• **EXTRACT**:
· · · · · · ·
First and foremost, just to give a reference of the difference in financial status, the average salary in 1974 was $8,030.76, according to the national average wage index. In 2010, the average salary was $41,673.83 – that’s 5 times the money that was being made in a 35 year span.
My aunt was married on May 18, 1974. Her invitation had a picture of a bride and a groom kissing on the front of it and the scenery appears to be a forest of some sort, which already screams “1970’s.” She was married at St. Christopher Church in Metairie and had her reception at the Champagne Room on Jefferson Highway, which was one of the most expensive reception halls at that time, according to my mother! The church, from my mother’s memory, was free as long as you paid the priest and gave “a little extra cash” to the altar boys. My aunt had a 3 hour reception for 300 guests and the package included food, alcohol, the wedding cake, engraved napkins, coffee service and the use of palm trees, which was apparently serious back then! The service charge was 15% and the grand total – $1,656.25 (which breaks down to $5.52/head)
Her daughter, Traci, was married on May 8, 2010. Her invitation was on plain ivory thicker card stock with black print which is more traditional in this millennium – no picture, no fold, just a straight forward invitation! She was married at St. Patrick’s Church in New Orleans and her reception was at the Chicory on South Peters, which was brand new at the time of Traci’s wedding. St. Patrick’s charged $2,000.00 plus a coordinator fee, plus a fee to the music director and “a little extra cash” for the priest. She had a 3 hour reception for 275 guests, which included food, alcohol, tables, chairs and linens, but no palm trees, however the Chicory provided potted plants for Traci to use if she do desired and she did!
Service charge was now 20% and the grand total was almost $25,000 (which breaks down to $90/head tax and tip included)
My aunt purchased her invitations from Gem Printing, who is still in business and a company that I use regularly today. As a matter of fact, Traci ordered her invitations from GEM as well! For my aunt, 200 invitations and printed envelopes totaled $47.18. For Traci, 175 invitations, printed envelopes and thank you cards totaled $175. The most remarkable thing about finding the Gem Printing receipt was not the price. It was the fact that the receipt is exactly the same in 1974 as it is today – the only difference is the address!
Some other comparable prices were the photographer which was $140 for my aunt and $1800 for Traci (I can tell you that 5 years later, that same photographer’s minimum package is $2500. Something that I found interesting about the photographer’s contract back then is that you paid the photographer in full once you picked up your order, not before the wedding/on the day of your wedding, and your order was ready 6 weeks after the wedding. Today, most of the photographers take a minimum of 6 weeks to get the pictures online. The only other two receipts I found was one for flowers and one for the band. I did not find a total for my aunt’s final floral order, but I can tell you that her bouquet was $15.00 versus Traci’s which was $150.00. The band was a grand total of $275 versus Traci’s that charged $3300.
What we can learn from this look back is that although the average salary has increased by 5 times the amount it was 35 years ago, the cost of a wedding has increased by a heck of a lot more. The reception alone is more than 10 times the amount today as it was in the 70’s. I think there are several contributing factors to why weddings have become so commercial and out of control, but one of those factors has to be the very generation that this blog goes out to: The Baby Boomers. The moms that got married when my aunt got married and grew up when times were tough, money was tight and women did not have their own careers and income.
Now, moms want to give their daughters everything they had and then some and since a lot of these women work, they can do just that. So next time you are fighting with your mother over wedding decisions, remember that they just want more for you, although how far these moms will go is a different entry all together. We can at least give them a bit of a reprieve this weekend – it is Mother’s Day after all! So thank your mother for all she’s done especially as it relates to the financial luxuries because as you can see, salaries aren’t always growing as quickly as the cost of living!
· · · · · · ·
• **ACTION ITEM A**: Rewrite the stretch of the wedding cost post from "Now, moms want" through "cost of living!", putting "break" in place of "reprieve".
• **ACTION ITEM B**:
Answer these questions from the wedding cost post:
(i) Where was Traci's reception held?
(ii) What did 200 invitations and printed envelopes cost the aunt?
(iii) What was the grand total for the aunt's band?
• **ACTION ITEM C**:
Say whether each statement agrees with the wedding cost post, and back each answer with the deciding words from the post:
(i) The aunt's reception had 300 guests.
(ii) Traci used a different printer for her invitations than the aunt did.
(iii) The service charge at Traci's reception was 15%.

Images with localized body landmarks
· · · · · · ·
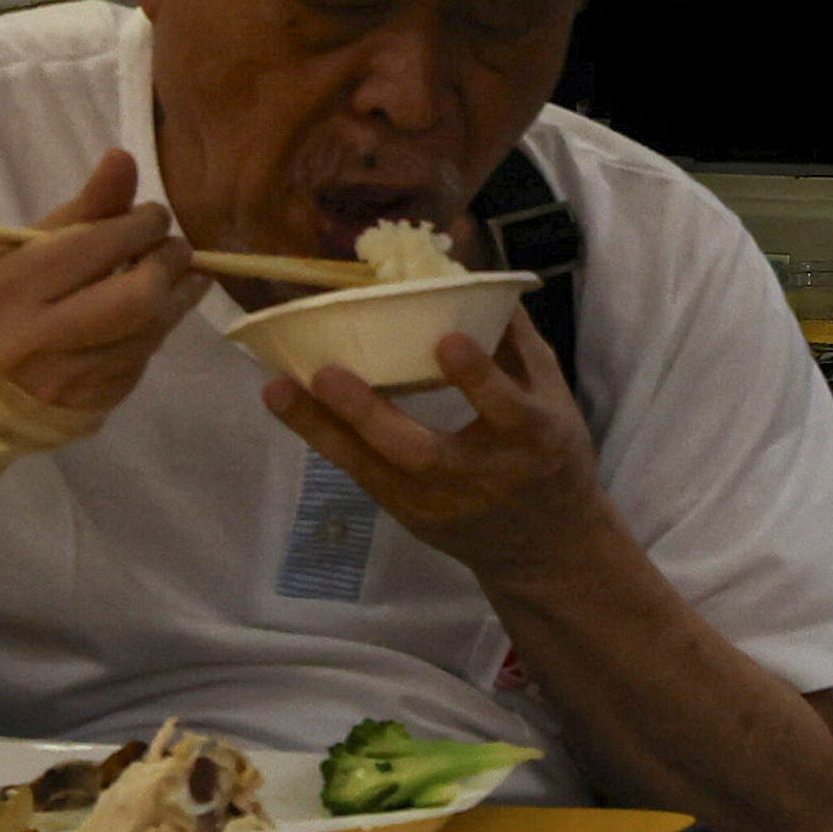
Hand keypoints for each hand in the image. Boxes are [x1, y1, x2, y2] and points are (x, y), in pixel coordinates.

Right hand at [0, 149, 203, 426]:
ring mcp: (67, 380)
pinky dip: (157, 327)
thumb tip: (124, 158)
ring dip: (176, 295)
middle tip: (171, 247)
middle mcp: (37, 340)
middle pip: (138, 297)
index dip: (143, 223)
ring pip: (151, 331)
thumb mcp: (11, 255)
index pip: (99, 246)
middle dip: (168, 263)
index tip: (150, 215)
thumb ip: (78, 211)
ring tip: (172, 274)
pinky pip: (144, 358)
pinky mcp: (93, 405)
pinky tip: (152, 312)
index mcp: (9, 290)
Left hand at [264, 309, 603, 577]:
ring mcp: (438, 503)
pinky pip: (363, 475)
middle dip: (368, 414)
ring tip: (278, 390)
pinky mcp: (409, 516)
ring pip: (373, 468)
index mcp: (533, 438)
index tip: (446, 340)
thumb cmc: (554, 456)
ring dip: (321, 429)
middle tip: (325, 373)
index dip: (477, 378)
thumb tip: (478, 283)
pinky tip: (294, 408)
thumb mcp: (555, 397)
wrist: (546, 548)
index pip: (504, 408)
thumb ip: (518, 345)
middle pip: (419, 451)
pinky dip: (328, 440)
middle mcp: (482, 476)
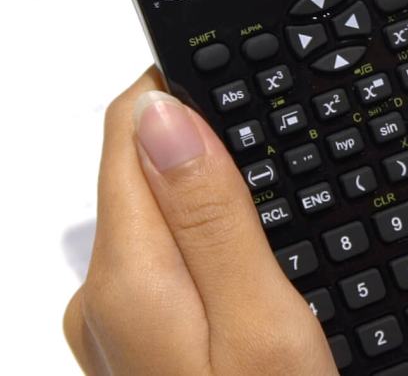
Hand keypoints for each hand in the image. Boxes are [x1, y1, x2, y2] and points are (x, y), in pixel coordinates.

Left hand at [63, 69, 336, 374]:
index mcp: (127, 276)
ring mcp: (121, 318)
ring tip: (285, 216)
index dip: (191, 88)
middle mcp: (105, 294)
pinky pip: (172, 255)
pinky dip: (212, 238)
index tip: (251, 82)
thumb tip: (164, 112)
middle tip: (291, 157)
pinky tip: (259, 262)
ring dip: (217, 194)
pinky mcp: (145, 335)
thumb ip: (212, 217)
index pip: (131, 127)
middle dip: (214, 144)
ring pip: (165, 211)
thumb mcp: (260, 321)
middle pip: (147, 167)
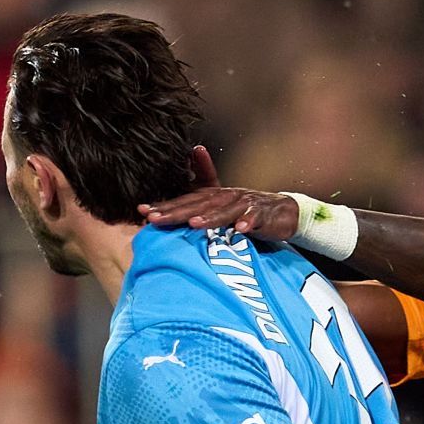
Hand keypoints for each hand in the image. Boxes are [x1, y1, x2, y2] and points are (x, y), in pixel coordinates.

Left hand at [140, 187, 299, 240]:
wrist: (281, 211)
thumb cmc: (245, 210)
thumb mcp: (218, 204)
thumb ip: (196, 200)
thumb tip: (170, 195)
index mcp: (211, 196)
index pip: (184, 201)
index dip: (164, 206)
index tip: (141, 212)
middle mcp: (224, 197)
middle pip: (197, 205)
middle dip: (176, 212)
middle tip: (155, 218)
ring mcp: (243, 204)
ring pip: (224, 210)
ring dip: (210, 217)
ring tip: (193, 224)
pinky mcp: (262, 214)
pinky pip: (255, 218)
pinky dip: (248, 222)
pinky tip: (240, 228)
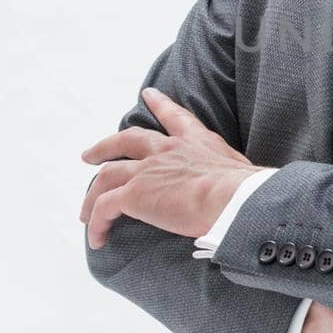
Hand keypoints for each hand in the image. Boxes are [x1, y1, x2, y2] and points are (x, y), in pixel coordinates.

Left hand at [80, 87, 259, 249]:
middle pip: (127, 140)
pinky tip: (96, 238)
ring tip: (86, 211)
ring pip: (106, 176)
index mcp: (195, 142)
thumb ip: (231, 178)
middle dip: (105, 146)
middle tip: (90, 154)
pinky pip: (104, 207)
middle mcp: (167, 150)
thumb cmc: (246, 191)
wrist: (235, 199)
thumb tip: (245, 196)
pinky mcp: (134, 194)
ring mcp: (147, 170)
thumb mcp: (240, 173)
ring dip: (92, 194)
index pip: (174, 117)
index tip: (148, 94)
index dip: (160, 104)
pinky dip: (97, 223)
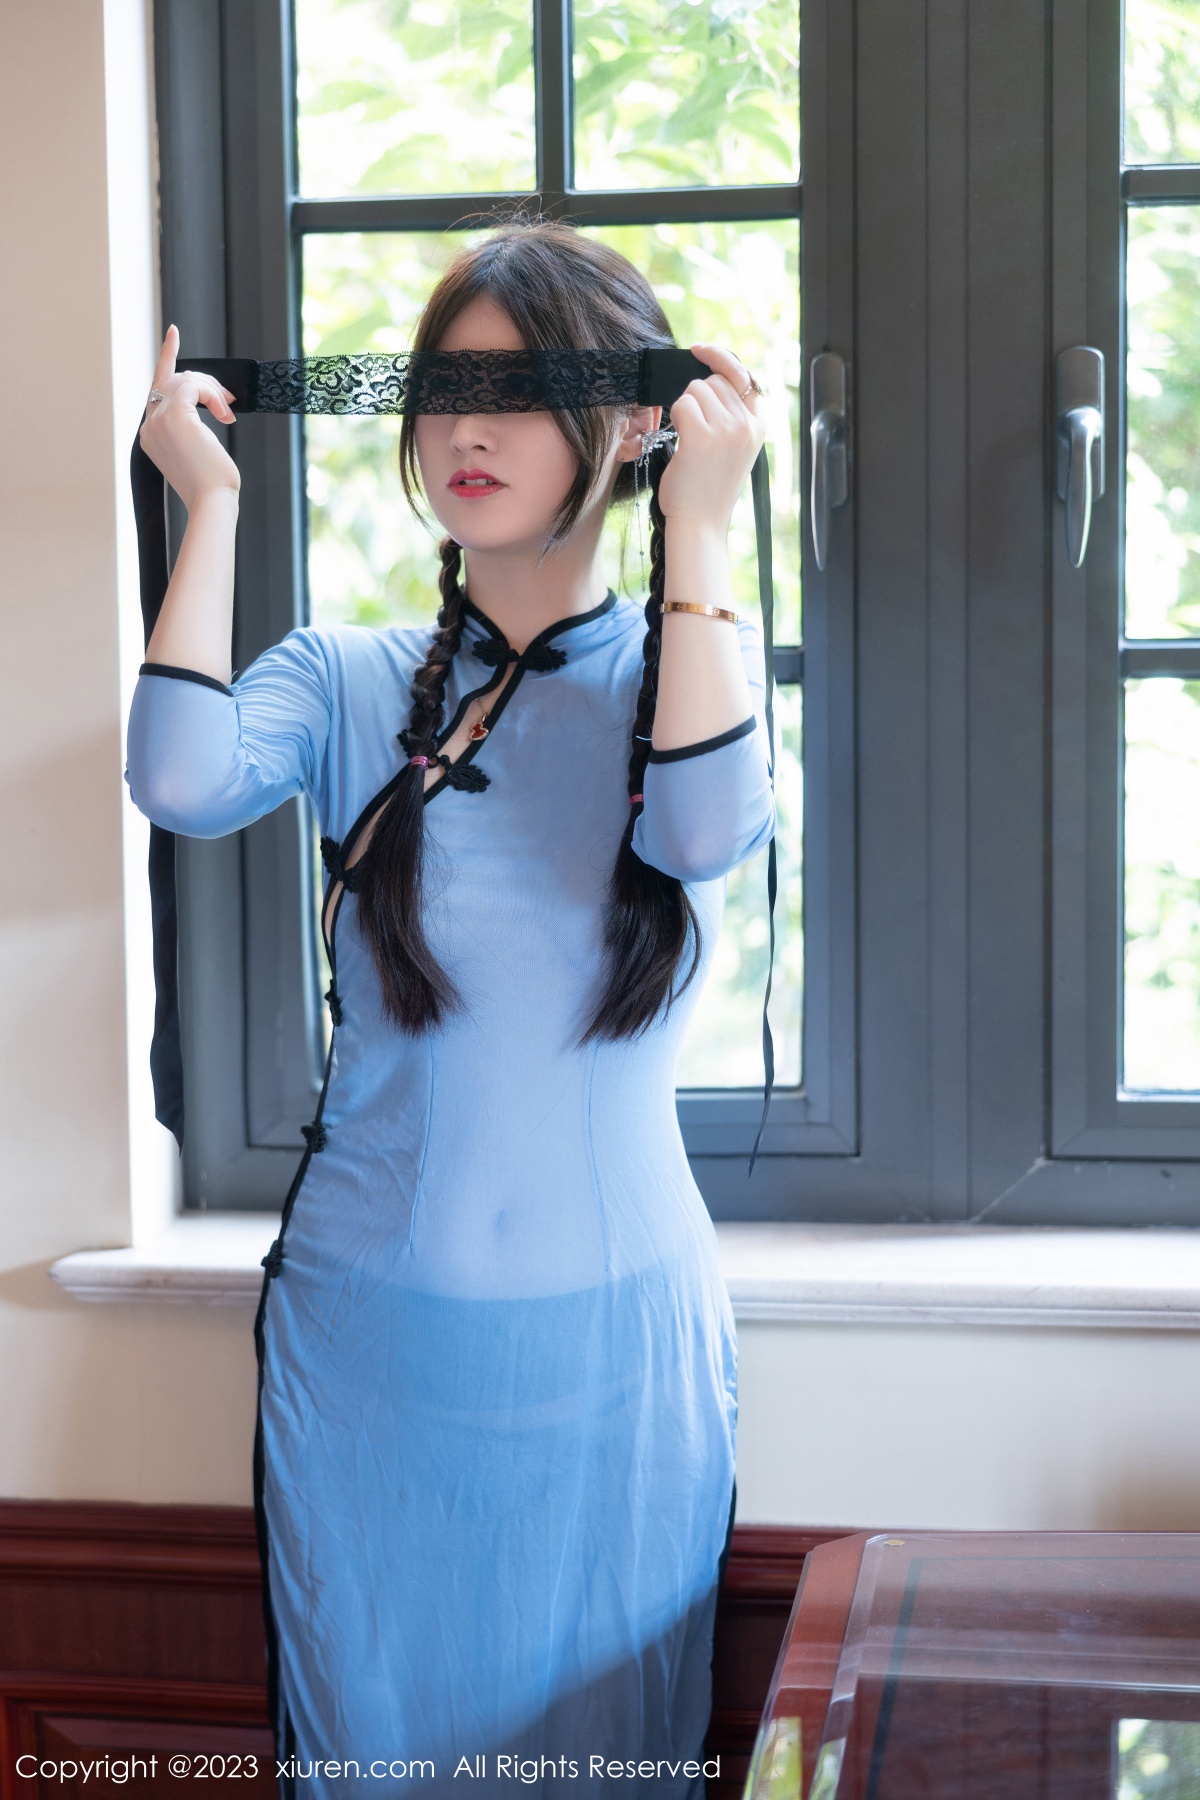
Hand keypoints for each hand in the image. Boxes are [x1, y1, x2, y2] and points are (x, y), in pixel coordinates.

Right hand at [138, 325, 239, 510]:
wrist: (212, 501)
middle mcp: (148, 426)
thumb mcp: (198, 453)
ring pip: (184, 380)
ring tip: (227, 410)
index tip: (174, 333)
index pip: (156, 390)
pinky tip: (224, 413)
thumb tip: (212, 404)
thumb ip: (193, 428)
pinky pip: (192, 386)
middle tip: (226, 400)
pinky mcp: (174, 415)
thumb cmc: (212, 486)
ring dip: (212, 390)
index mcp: (151, 436)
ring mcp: (157, 420)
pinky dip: (212, 394)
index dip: (166, 359)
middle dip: (202, 382)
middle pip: (171, 380)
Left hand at [654, 344, 766, 529]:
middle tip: (696, 433)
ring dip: (685, 409)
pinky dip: (676, 419)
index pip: (743, 374)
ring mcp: (727, 429)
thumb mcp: (735, 450)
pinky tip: (681, 443)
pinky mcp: (702, 436)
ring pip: (696, 389)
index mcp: (759, 426)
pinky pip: (682, 404)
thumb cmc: (709, 489)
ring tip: (690, 443)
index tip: (700, 351)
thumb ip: (733, 416)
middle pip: (714, 380)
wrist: (701, 523)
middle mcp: (747, 424)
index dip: (720, 359)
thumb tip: (713, 379)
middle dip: (698, 398)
· · · · · · ·
• **ANSWER SPACE A**:
Now, moms want to give their daughters everything they had and then some and since a lot of these women work, they can do just that. So next time you are fighting with your mother over wedding decisions, remember that they just want more for you, although how far these moms will go is a different entry all together. We can at least give them a bit of a break this weekend – it is Mother’s Day after all! So thank your mother for all she’s done especially as it relates to the financial luxuries because as you can see, salaries aren’t always growing as quickly as the cost of living!

• **ANSWER SPACE B**:
(i) At the Chicory on South Peters.
(ii) $47.18.
(iii) $275.

• **ANSWER SPACE C**:
(i) Yes: "My aunt had a 3 hour reception for 300 guests"
(ii) No: "Traci ordered her invitations from GEM as well!"
(iii) No: "Service charge was now 20%"